[DATASET]

────────────────

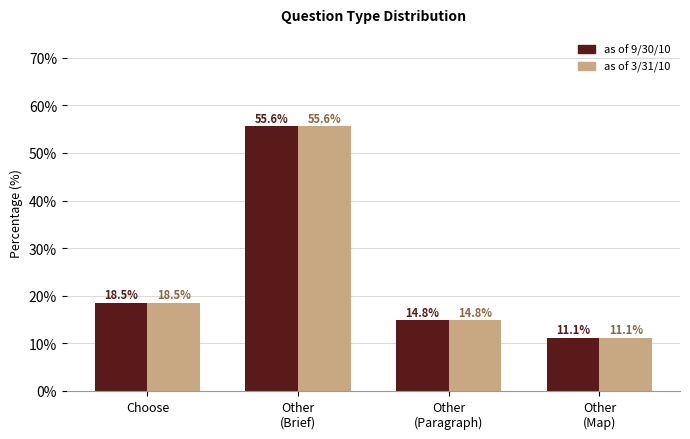

Read the as of 3/31/10 value at Other
(Map).

11.1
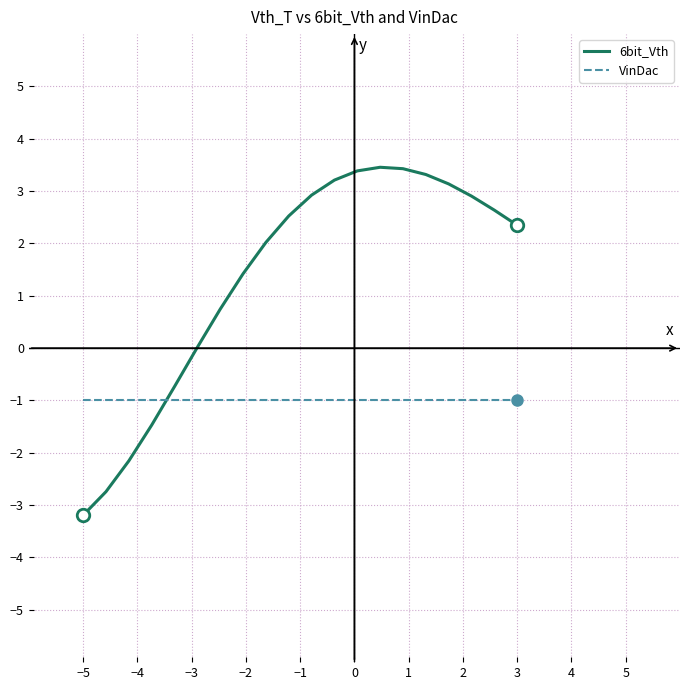

Is this an area chart (filled region under the line)?

No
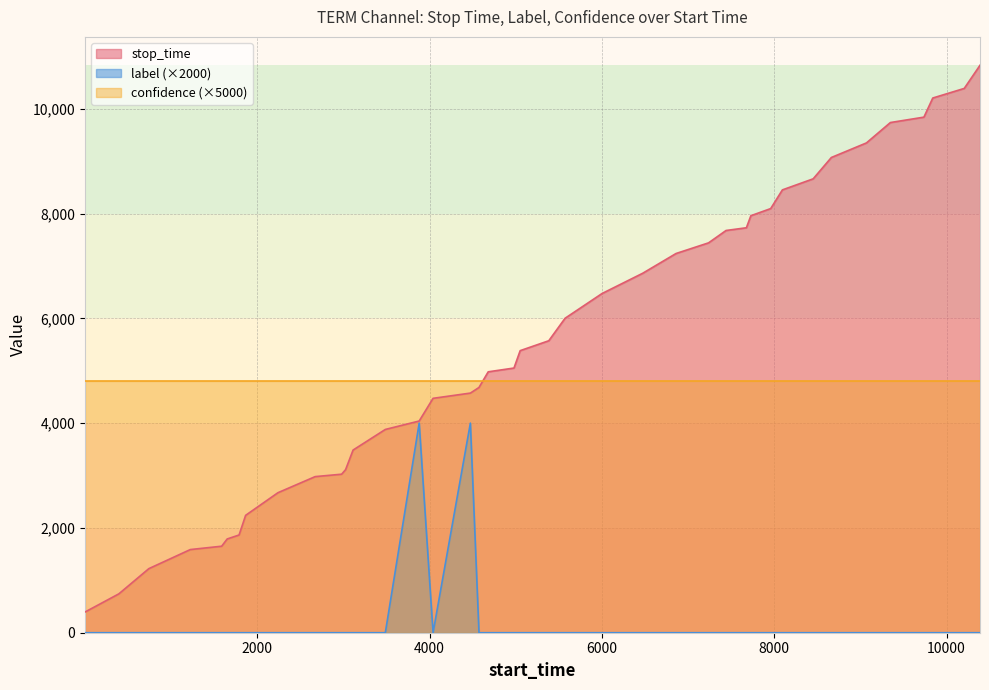

What is the value of the stop_time point at the 31st from the left?

8094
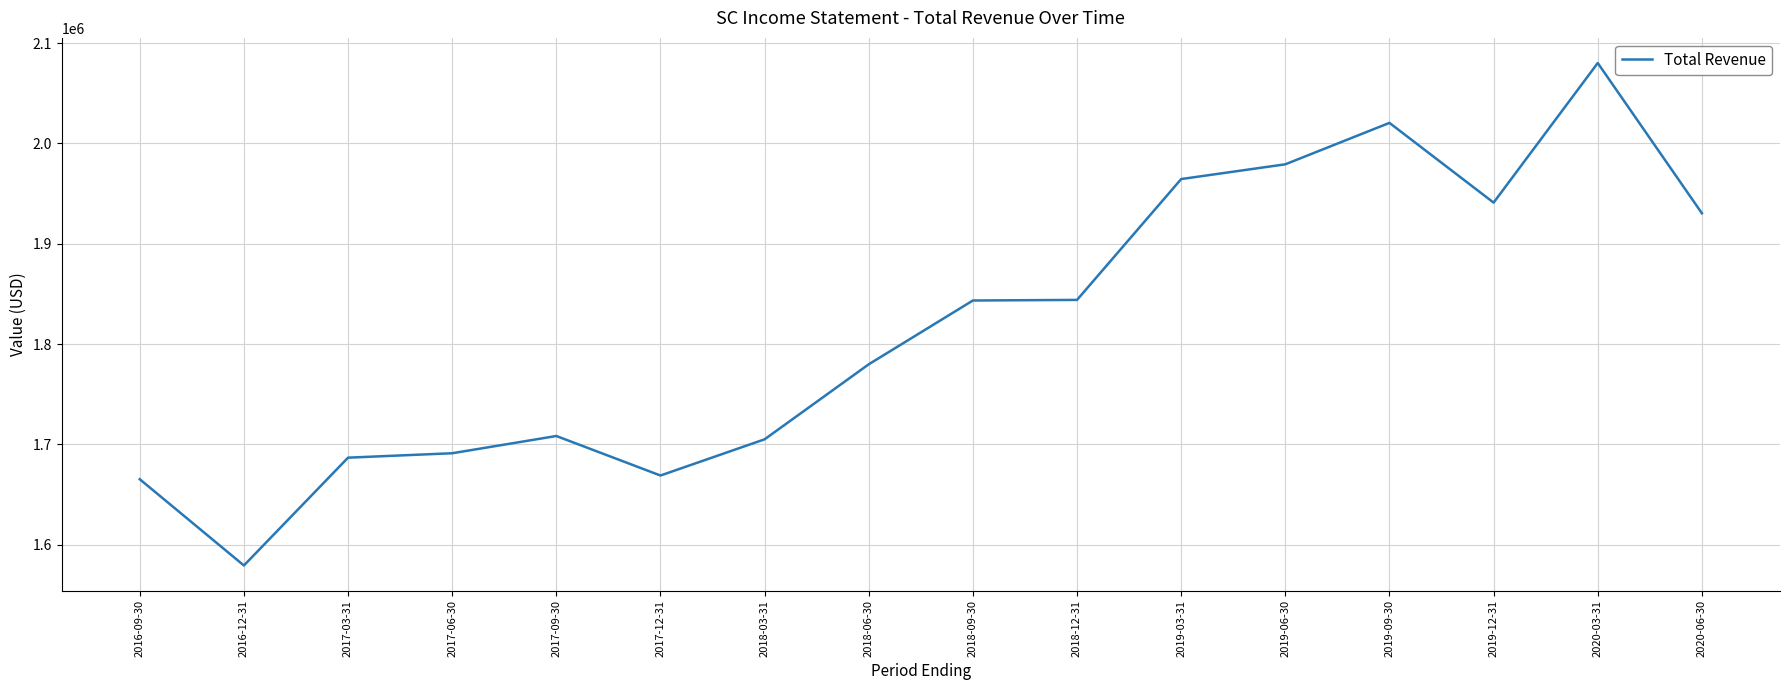

Is it true that the value at 2019-03-31 is 3232049?

False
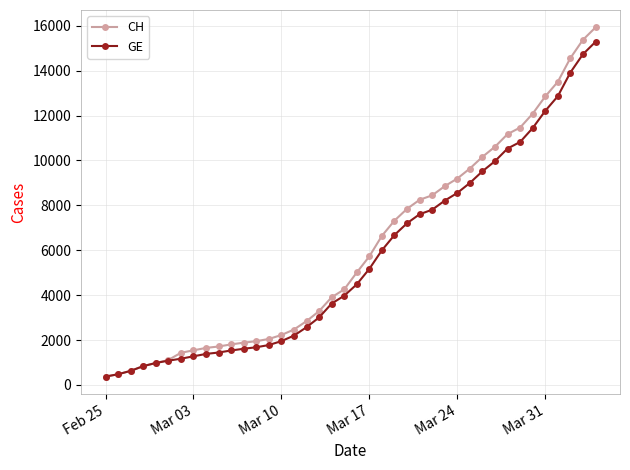

Which series has the largest range (max minus min)?

CH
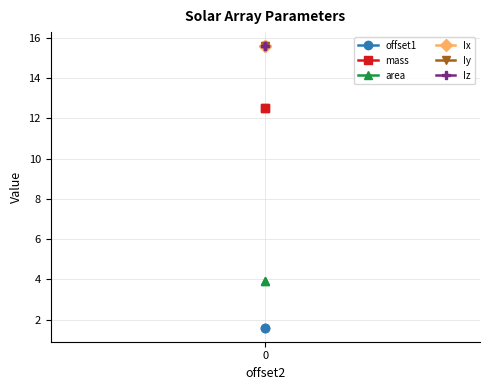

Reading left to right, what are all the values shown in this chart?

offset1: 1.6	1.6
mass: 12.5	12.5
area: 3.9	3.9
Ix: 15.6	15.6
Iy: 15.6	15.6
Iz: 15.6	15.6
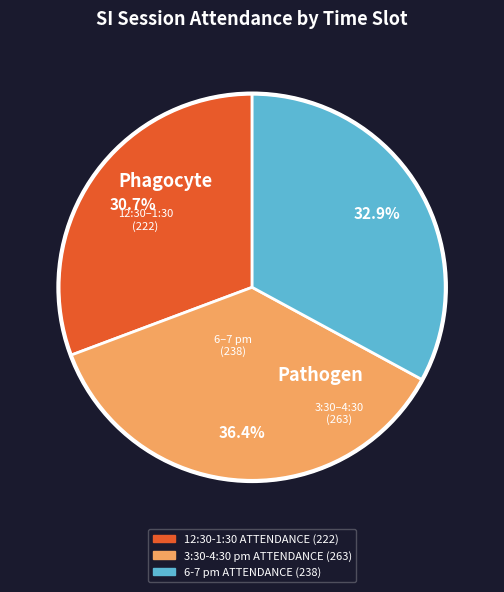

Which category has the biggest portion of the pie?

3:30-4:30 pm ATTENDANCE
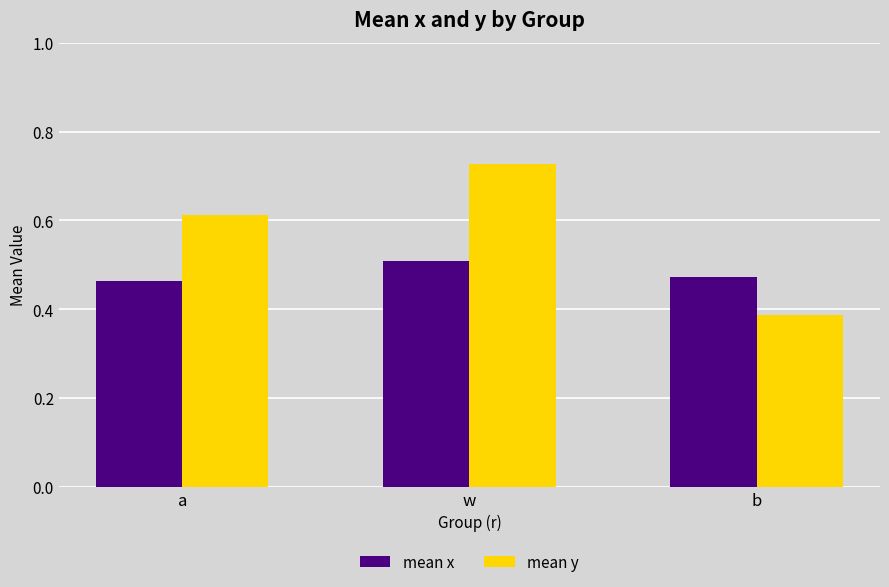

True or false: mean x has a value of 0.5 at a.

True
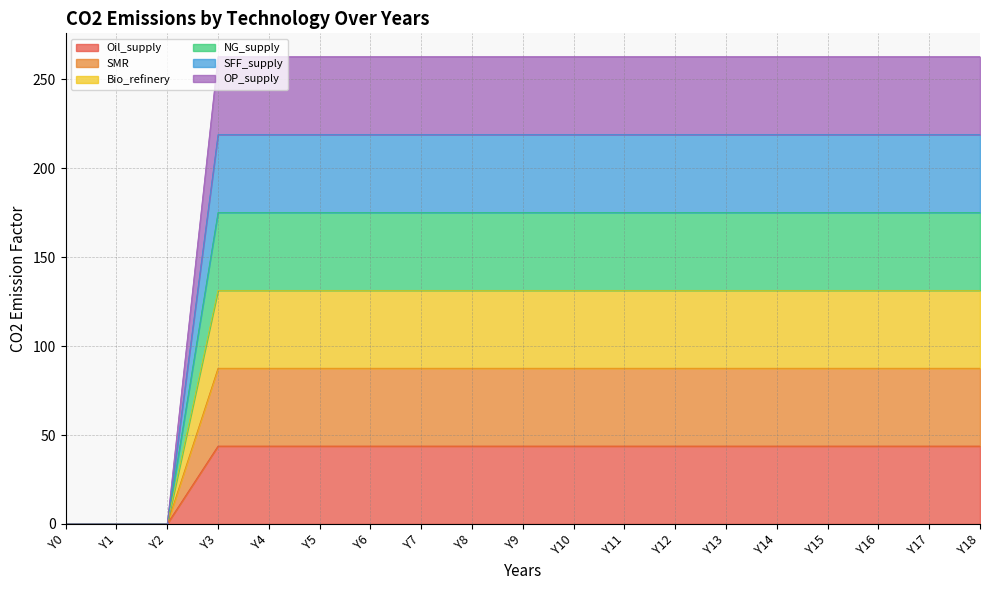

What is the greatest value displayed?

262.8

────────────────

Could you format the lines from the one with "Reading left to" through the end of the lines as a numbered list, skipping blank lines and leaving out the pictures?

[TASK SOLUTION]
1. Reading left to right, what are all the values shown in this chart?
2. offset1: 1.6	1.6
3. mass: 12.5	12.5
4. area: 3.9	3.9
5. Ix: 15.6	15.6
6. Iy: 15.6	15.6
7. Iz: 15.6	15.6
8. Which category has the biggest portion of the pie?
9. 3:30-4:30 pm ATTENDANCE
10. True or false: mean x has a value of 0.5 at a.
11. True
12. What is the greatest value displayed?
13. 262.8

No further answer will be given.